Tuesday, May 17, 2011
The prince’s diaries miss the point
Ravi Shankar EttethFirst Published : 14 May 2011 11:12:00 PM ISTLast Updated : 15 May 2011 01:25:00 AM IST
Is Rahul Gandhi the Abhishek Bachchan of Indian politics? Both big flops, they keep getting big roles. However, Abhishek has worked with many directors, Rahul has only one—Digvijay Singh. Abhishek also has a beautiful wife, while Rahul has Digvijay Singh. Abhishek is versatile; the smouldering cop in Dhoom2, the brooding desi Michael Corleone in Sarkar, the adorable rogue in Bunty aur Babli, the earthy, swaggering tycoon in Guru. But Rahul? A sleepover in a farmers hut when starvation grips rural Maharashtra; a sleepover in a Dalit farmer’s hut to try upstage the BSP; a sleepover in a farmer’s hut to give British Foreign Secretary David Millbrand a taste of the bucolic life; a sleepover in a farmer’s hut as Mayawati cracks down on agitators in Greater Noida.
To cultivate both farmers and fans, the constant gardener of zeitgeist needs to gauge popular appetites right. When Raavan flopped, Abhishek was devastated because he had “put his heart and soul into it.” Maybe the young Gandhi does too—but politics is not about heart and soul alone, it is about the brain as well.
So, what does this young man, whose good looks have failed to translate into charisma do? Like a schoolkid at a frat party, Rahul repeats his favourite party trick—he gives bodyguards the slip (by now renamed Rahul’s ZZZZZZZZ-Class Security), rides pillion on a mobike and lands up in Bhatta-Parsaul village in Greater Noida—where agitating farmers have been taken away by UP cops—for a pajama party in a farmer’s hut! True to script, Mayawati contemptuously arrests him—Varun or Rahul, all Gandhis are the same in UP. “Our slogans come from the villager’s hut,” is Rahul’s warcry, “and not from TV studios.” Meanwhile, TV cameras show the ‘arrested’ Rahul driving away smilingly in the backseat of a Scorpio as the camera pans out. It is a bizarre male version of The Princess Diaries.
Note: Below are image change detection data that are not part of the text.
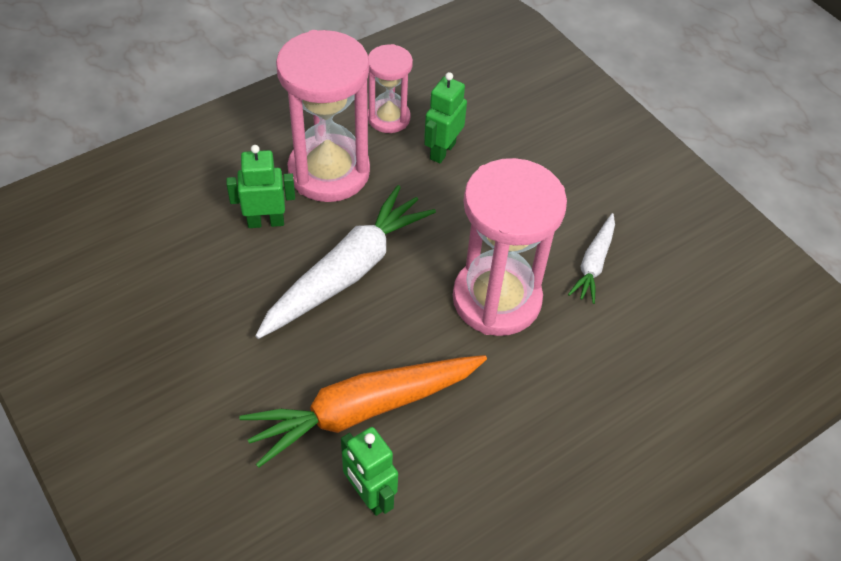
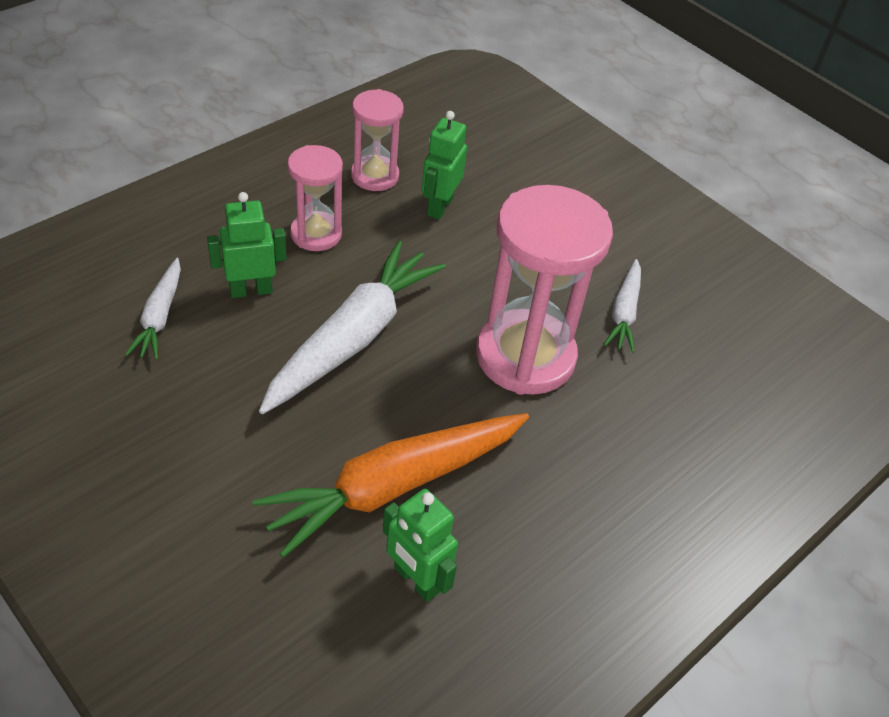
camera: 10 degrees left, 5 degrees down
pink hourglass [276,30,370,202] -> pink hourglass [288,145,343,251], size x0.55
none -> white carrot [125,258,181,360]

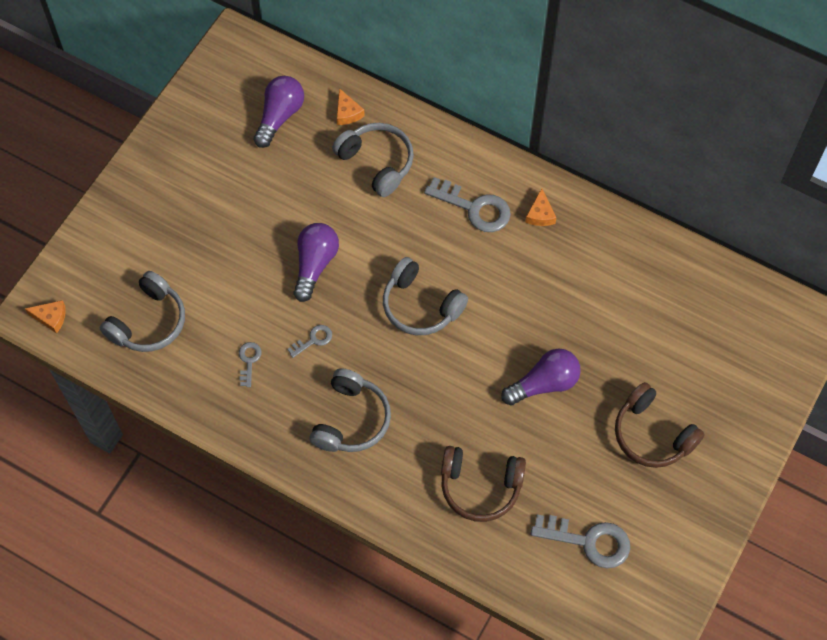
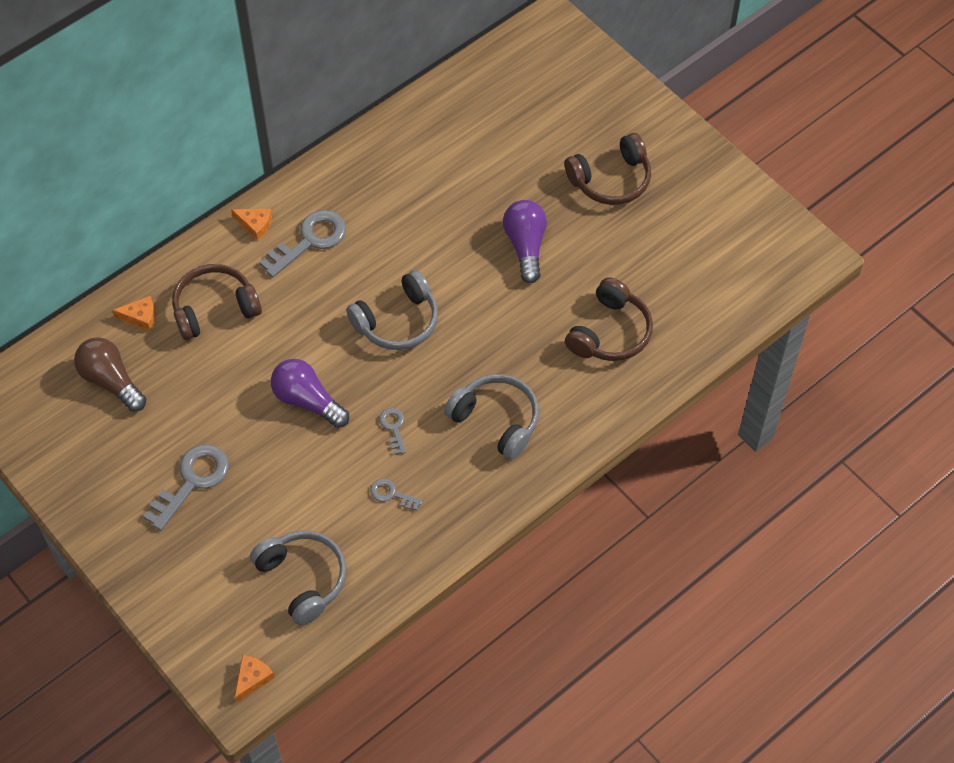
camera: 70 degrees left, 5 degrees down
purple light bulb [254,76,304,148] -> brown light bulb [74,337,146,412]
grey headphones [332,123,414,197] -> brown headphones [172,264,262,340]
orange cheese [525,188,556,226] -> orange cheese moved to [231,209,272,241]
grey key [531,515,630,569] -> grey key moved to [143,444,229,531]

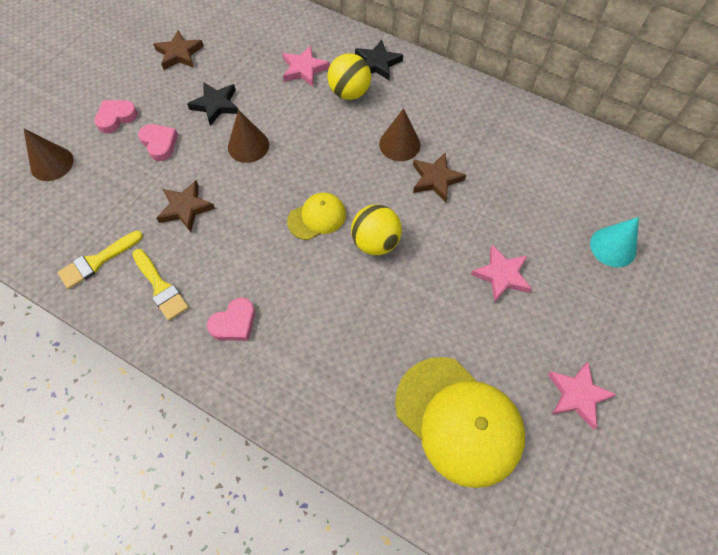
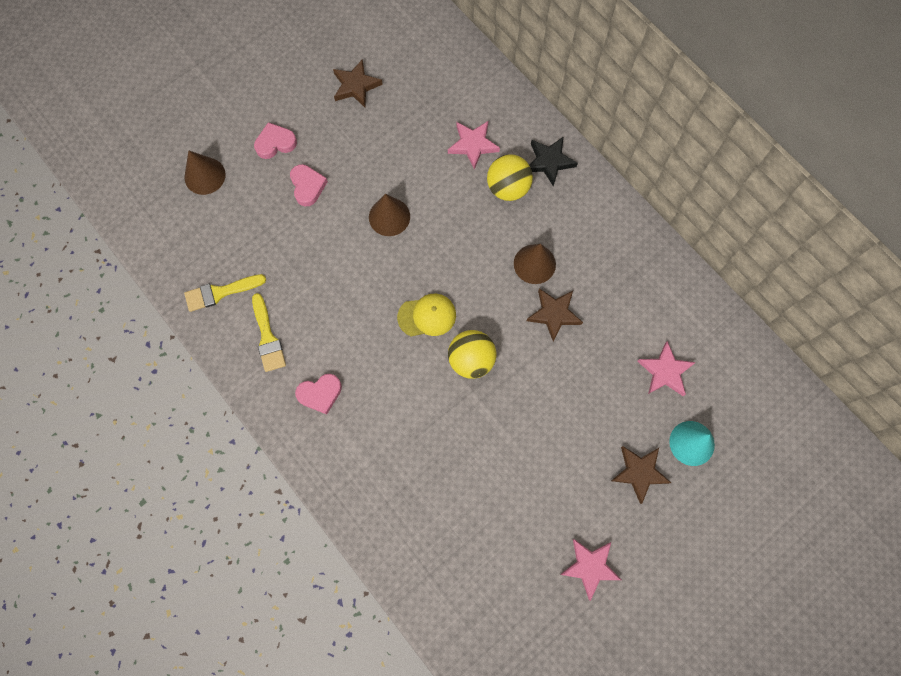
camera: 20 degrees right, 10 degrees up
brown star [156,180,215,232] -> brown star moved to [611,446,671,504]
black star [187,82,238,126] -> none
yellow cap [395,357,525,488] -> none
pink star [471,245,532,302] -> pink star moved to [637,341,696,396]

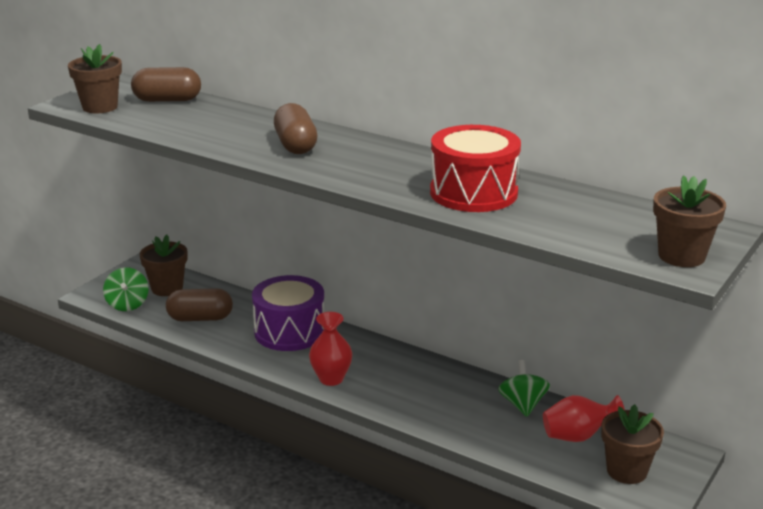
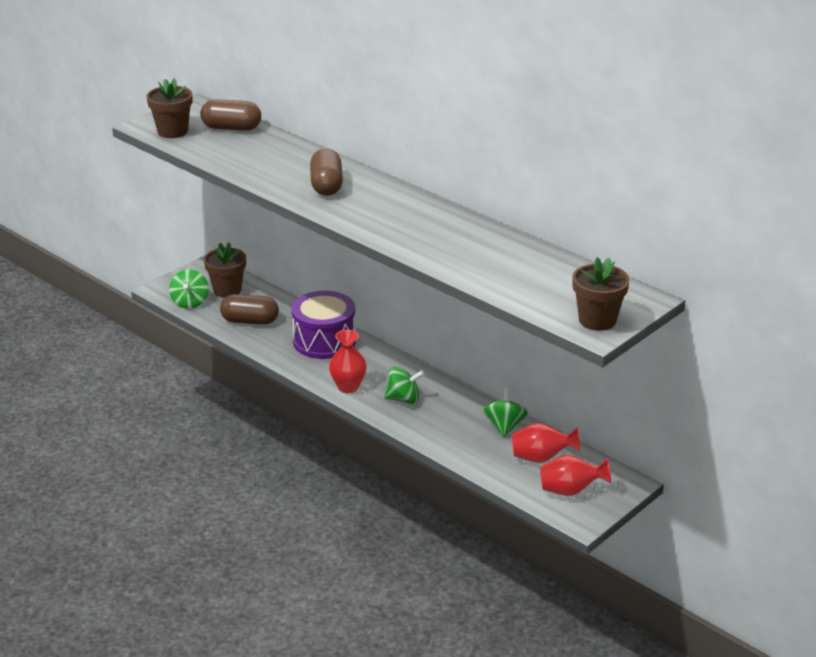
camera: 10 degrees right, 5 degrees up
red drum [430,125,521,212] -> none
brown flower pot [601,404,664,484] -> red vase [540,455,611,496]
none -> green spinning top [384,366,424,404]

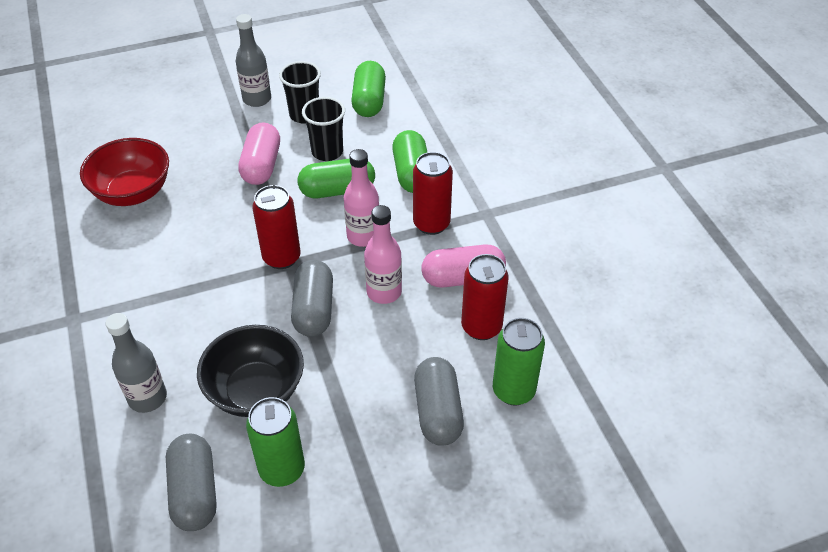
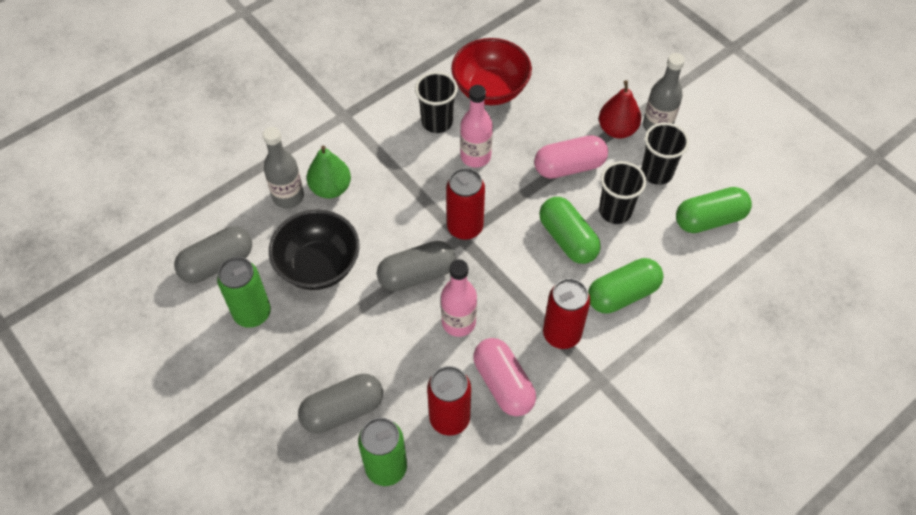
camera: 70 degrees right, 10 degrees up
pink bottle [344,149,379,247] -> pink bottle moved to [460,85,493,168]
none -> green pear [307,146,351,198]
none -> black cup [415,72,458,133]
none -> red pear [599,80,641,139]

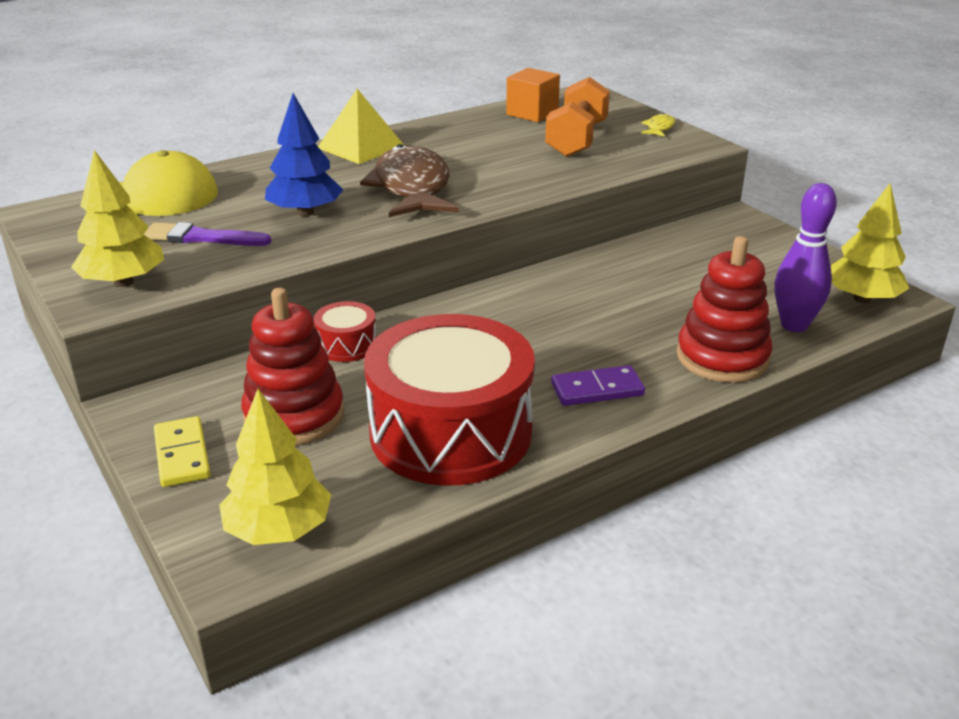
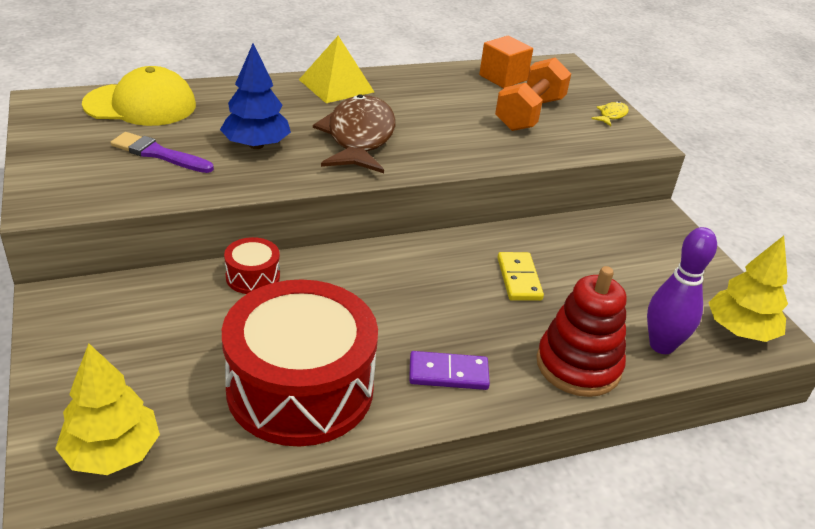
camera: 10 degrees right, 5 degrees up
yellow tree [71,150,164,287] -> none
yellow domino [154,416,211,487] -> yellow domino moved to [497,252,544,301]
red stacking toy [241,288,344,446] -> none

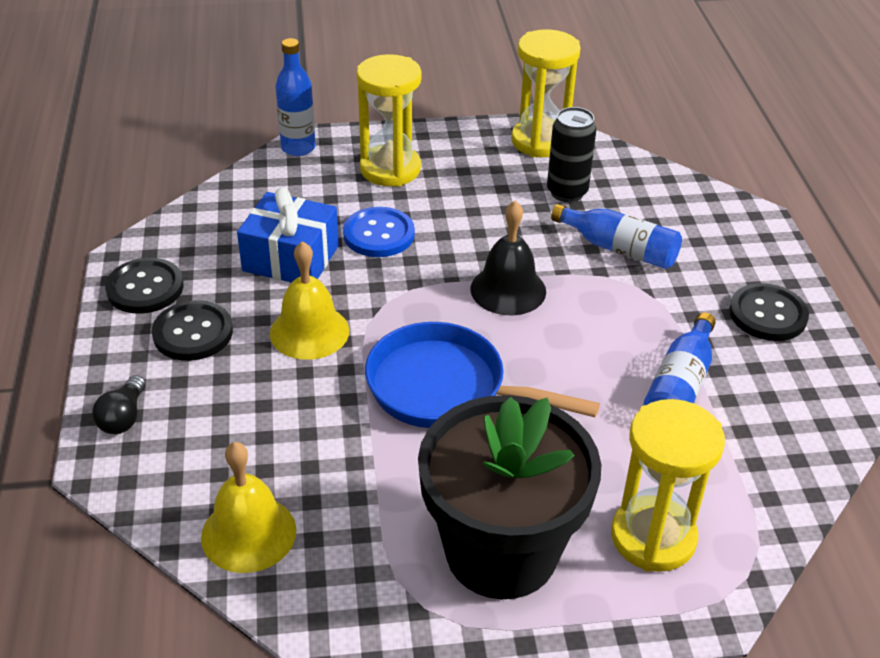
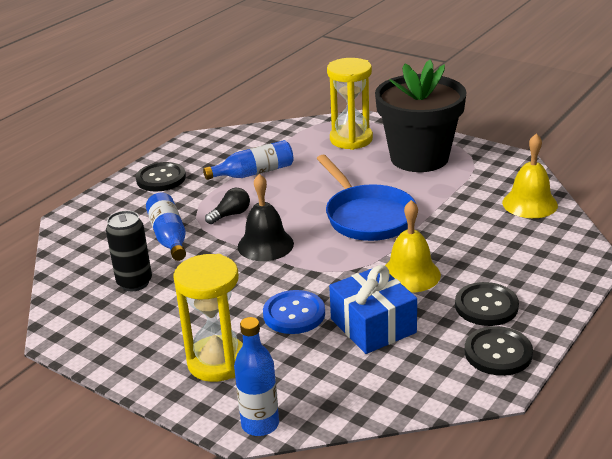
camera: 135 degrees left, 10 degrees down
black light bulb [92,375,146,434] -> black light bulb moved to [205,188,250,224]
yellow hourglass [511,29,581,158] -> none

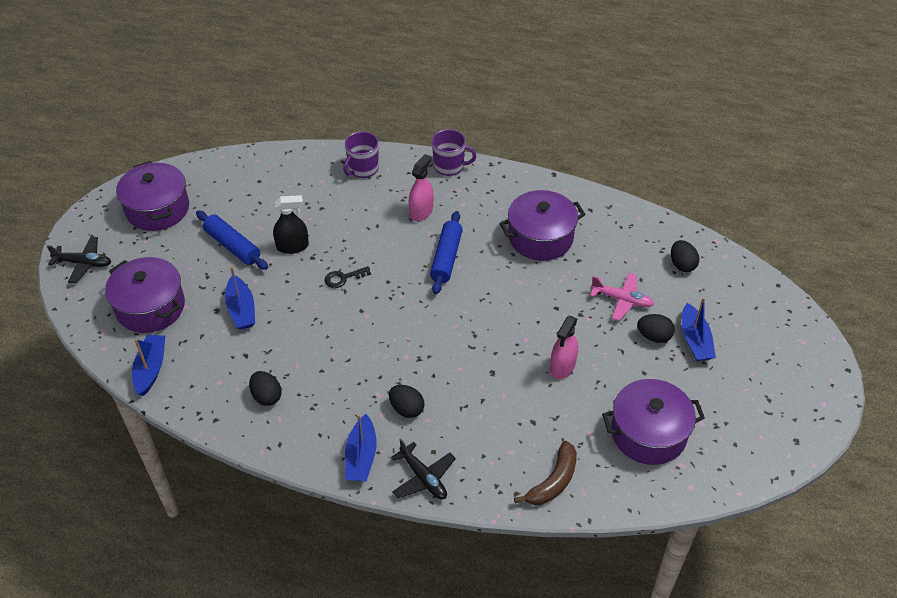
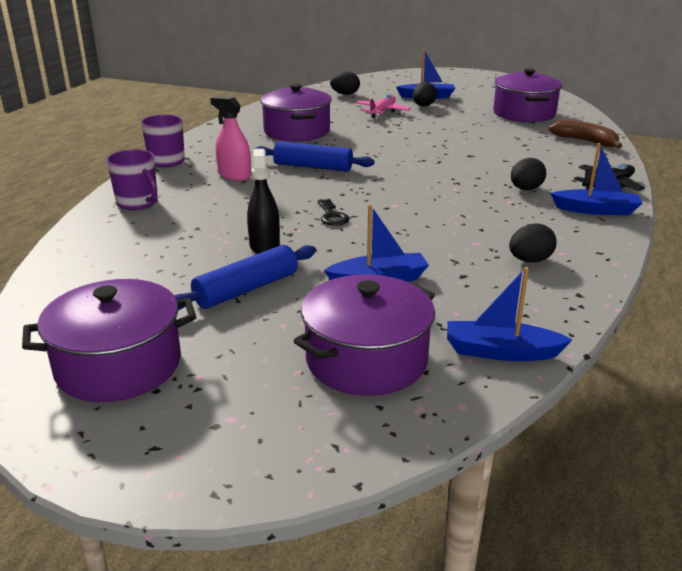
camera: 85 degrees left, 20 degrees down
black plane [47,236,111,283] -> none
pink spray bottle [550,316,578,379] -> none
The lessons of history are learnt in the solitude of introspection and application. Before M K Gandhi took on the British Empire, he had already experimented with satyagraha in Durban. Gandhi understood the mythos of eternal India; the acceptance of destiny and passivism as a virtue, which he turned into a powerful new weapon called non-violence. Unlike Rahul, the Mahatma was a natural politician who innovated ways to connect with people—he walked for miles to Dandi and Noakhali, he rode second class in trains and went on fast in public to enforce his will. Rahul is presumably borrowing passages from the dog-eared book of Indian politics called Gandhigiri; disappearing into tribal villages in Orissa, hitchhiking on a train, partaking of the spartan hospitality of the Indian poor. Unfortunately, all this comes across as unreal and unidimensional; the reason why the current state election results are a profound rejection of Rahul’s politics.
Both Rahul and the Congress should realise that the Crown Prince simply doesn’t make the cut. The nephew hasn’t even inherited his uncle’s scorching aggression—when the Janata Party arrested Indira Gandhi in 1978, it was Sanjay Gandhi’s public belligerence and organisational skills that made Morarji Desai look like a wimp. Going by the poll wind in Bengal and Tamil Nadu, the Virgin Queen of Uttar Pradesh is likely to sweep young Rahul off his feet the way a duststorm will. Meanwhile watch out for Bol Bachchan, all set to hit theatres this year.